Throughout the records below, find the lines with the string "left" and give how many there are, nothing else.

-- Provided information follows --

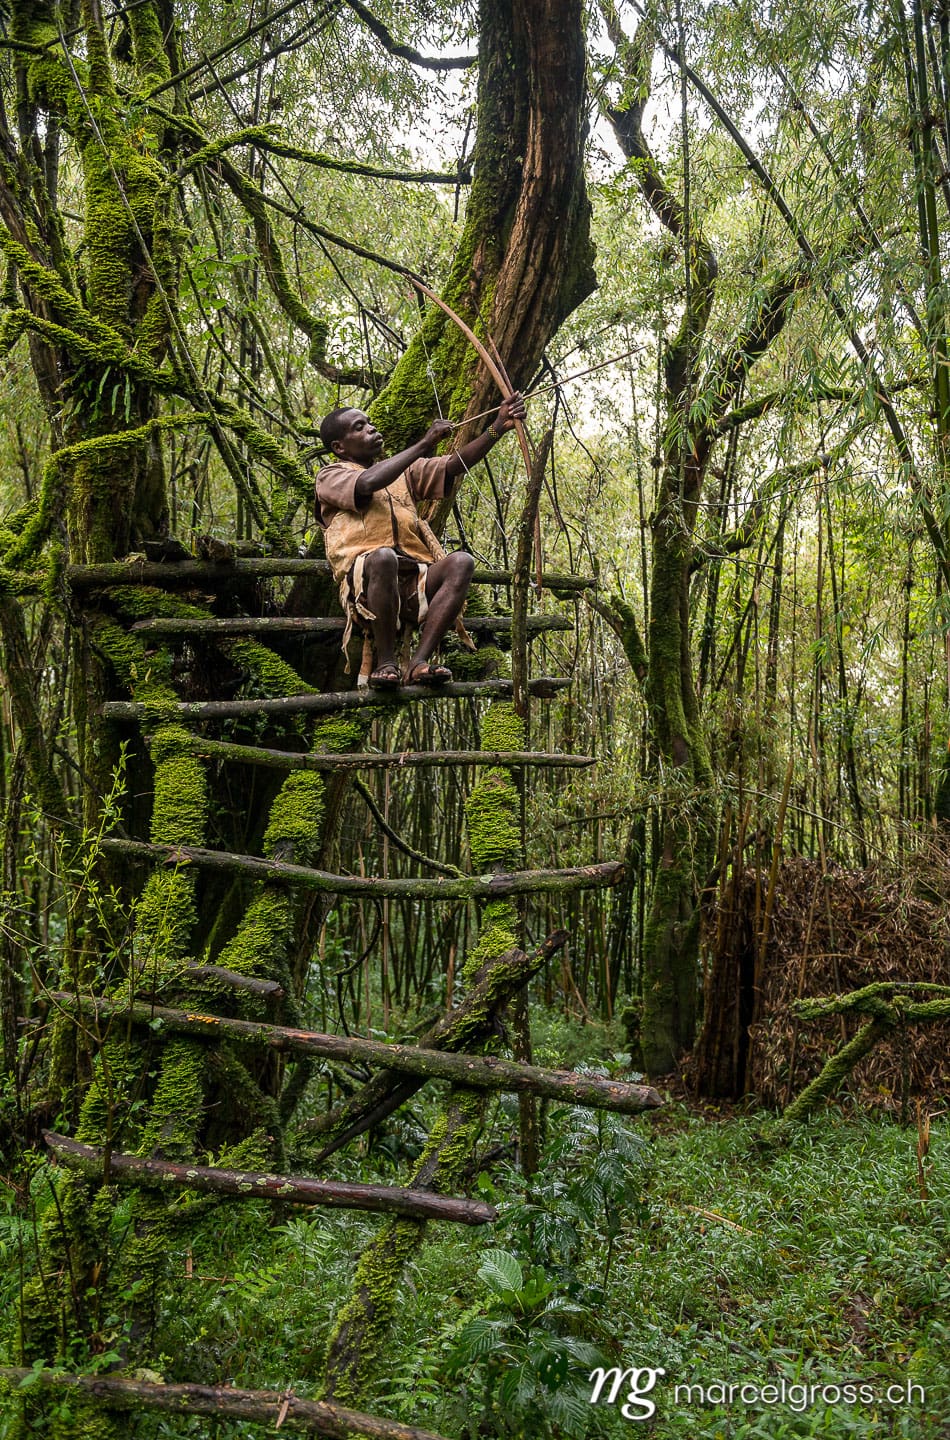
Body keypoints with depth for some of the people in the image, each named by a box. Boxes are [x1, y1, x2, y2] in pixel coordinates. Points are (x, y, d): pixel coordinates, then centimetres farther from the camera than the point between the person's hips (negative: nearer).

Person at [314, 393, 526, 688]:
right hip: (364, 583, -5)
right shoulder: (331, 476, 11)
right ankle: (385, 662, -25)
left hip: (414, 582, 5)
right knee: (384, 557, -37)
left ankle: (418, 662, -29)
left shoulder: (403, 470, 28)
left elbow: (455, 465, 14)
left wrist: (498, 427, -1)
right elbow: (367, 484, -13)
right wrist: (424, 443, -8)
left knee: (461, 561, -22)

-- Provided information concluded --

-- Answer below --
6